June 12, 2004

Gimme Shelter.

Tonight, we watched Gimme Shelter, a movie I saw when it came out in 1970, when I didn't know anything about the Maysles Brothers but loved the Rolling Stones. Today, it was more the Maysles Brothers than the Rolling Stones that led me to choose this film. I love Grey Gardens, and all of us who were making the selection love Salesman.

You might have heard the NPR piece on the Criterion Collection this morning. If not, listen to it here. Gimme Shelter is a nice glossy Criterion DVD. The extra scenes made me a little mad at the movie on behalf of the great Tina Turner, who toured with the Stones during the period of the filming and who is featured in the film doing one song, with extremely lascivious mannerisms, followed by a short clip of Mick Jagger watching her on film, then saying something like "It's nice to have a chick sometime." One of the omitted scenes, however, is a long sequence of Mick sitting with Tina (and Ike) looking at a magazine, hanging out, having a warm relationship. Mick plays guitar for a long time, playing quite well, in the style of Robert Johnson, and seeming almost puppylike in his desire for the approval of Ike and Tina. (Too bad they didn't get Ike Turner to do a commentary track on that scene. I would like to know what was going through his head at the time.)

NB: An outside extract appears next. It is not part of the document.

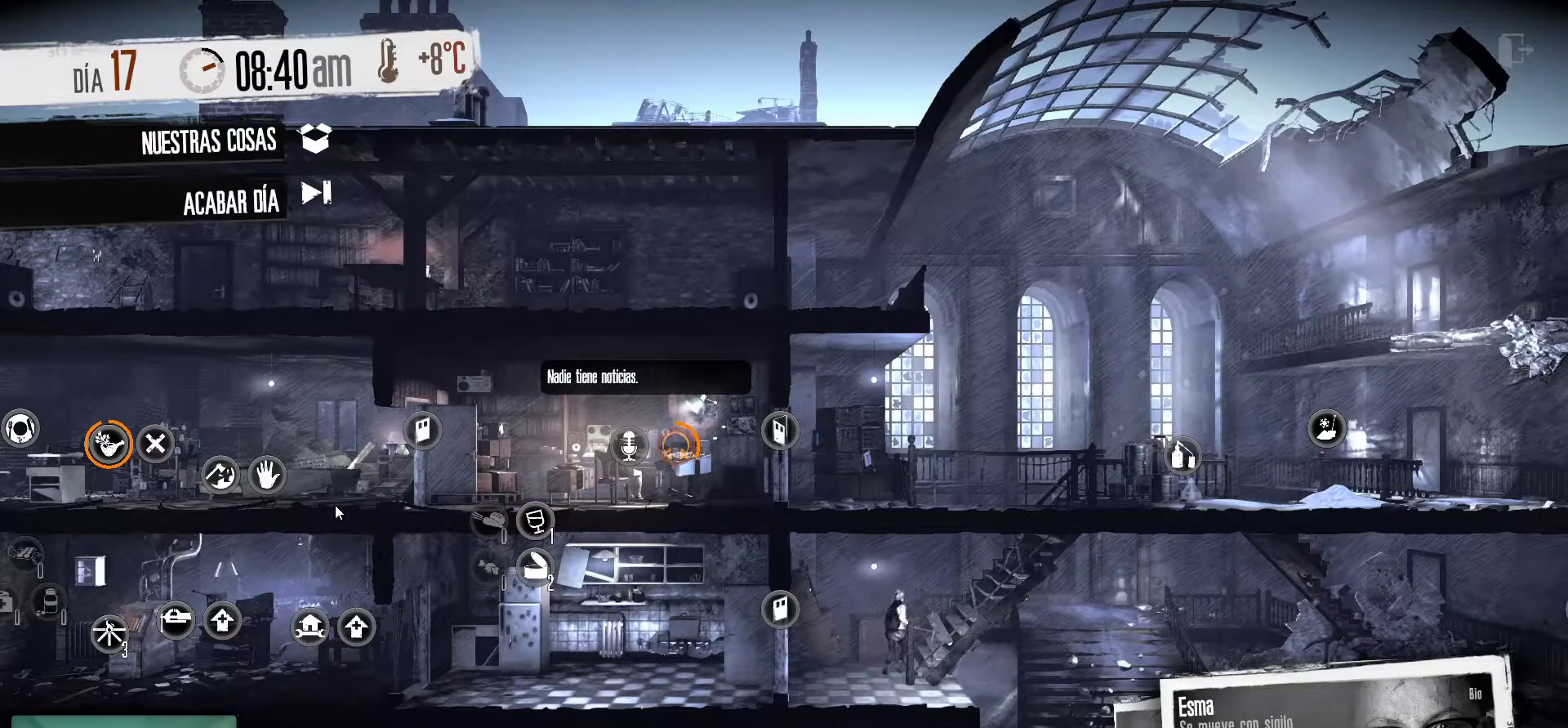
{"keys": [], "mouse": [], "mouse_move": "still", "events": []}
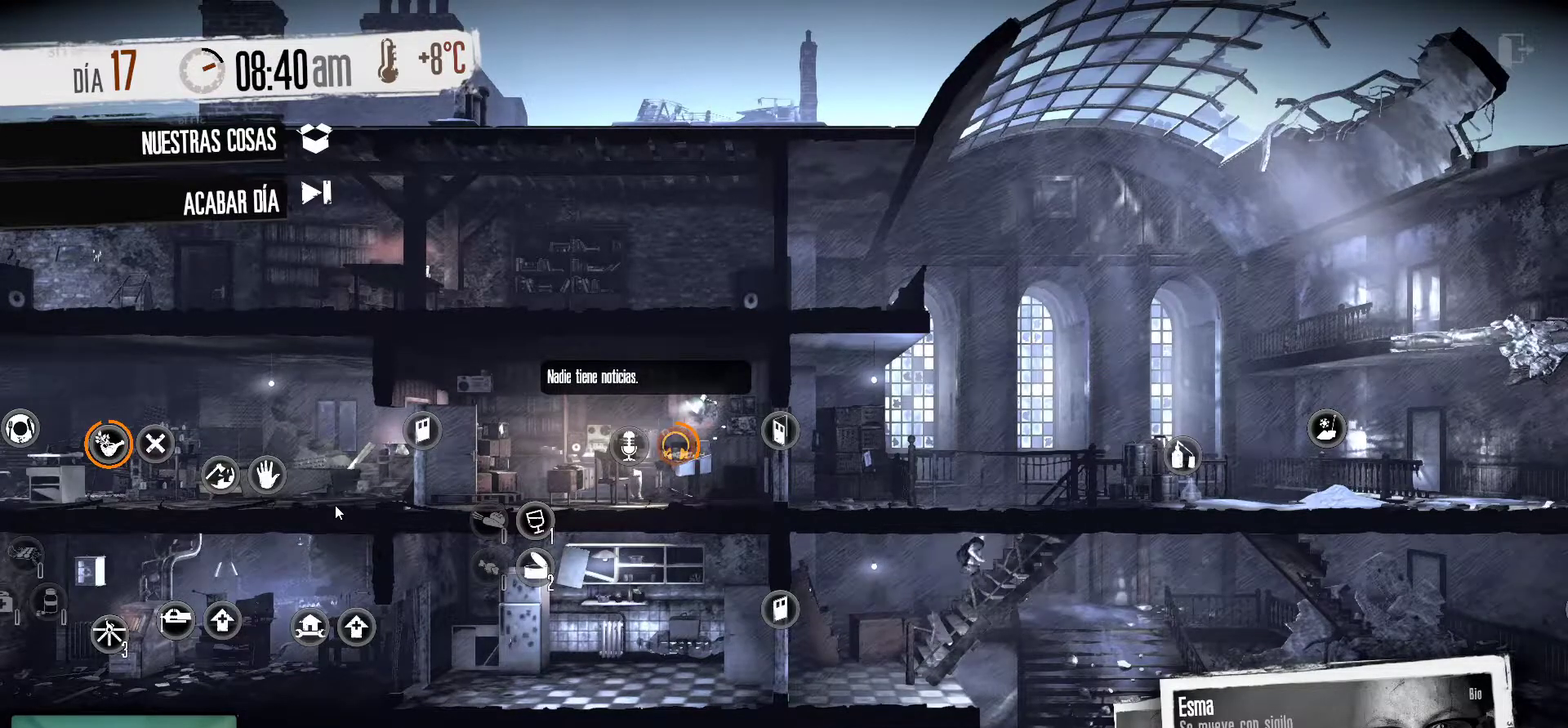
{"keys": [], "mouse": [], "mouse_move": "still", "events": []}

Actually, I'm mad on behalf of Mick too, then--as if he needs my support!--because the edited film made him seem piggish toward Tina Turner, when, judging from the unused scene, he was very sweet with her. In fact, the whole film was edited to feature the Altamont concert, rather than the whole tour, and to make it seem that the Stones' music and the inherent destructiveness of the hippie movement were responsible for the murder and violence that occurred that night, because, of course, dramatically that makes a much better story than the truth, which seems to be that the Rolling Stones were disserved by the lawyers and others who handled the crowd control and security arrangements.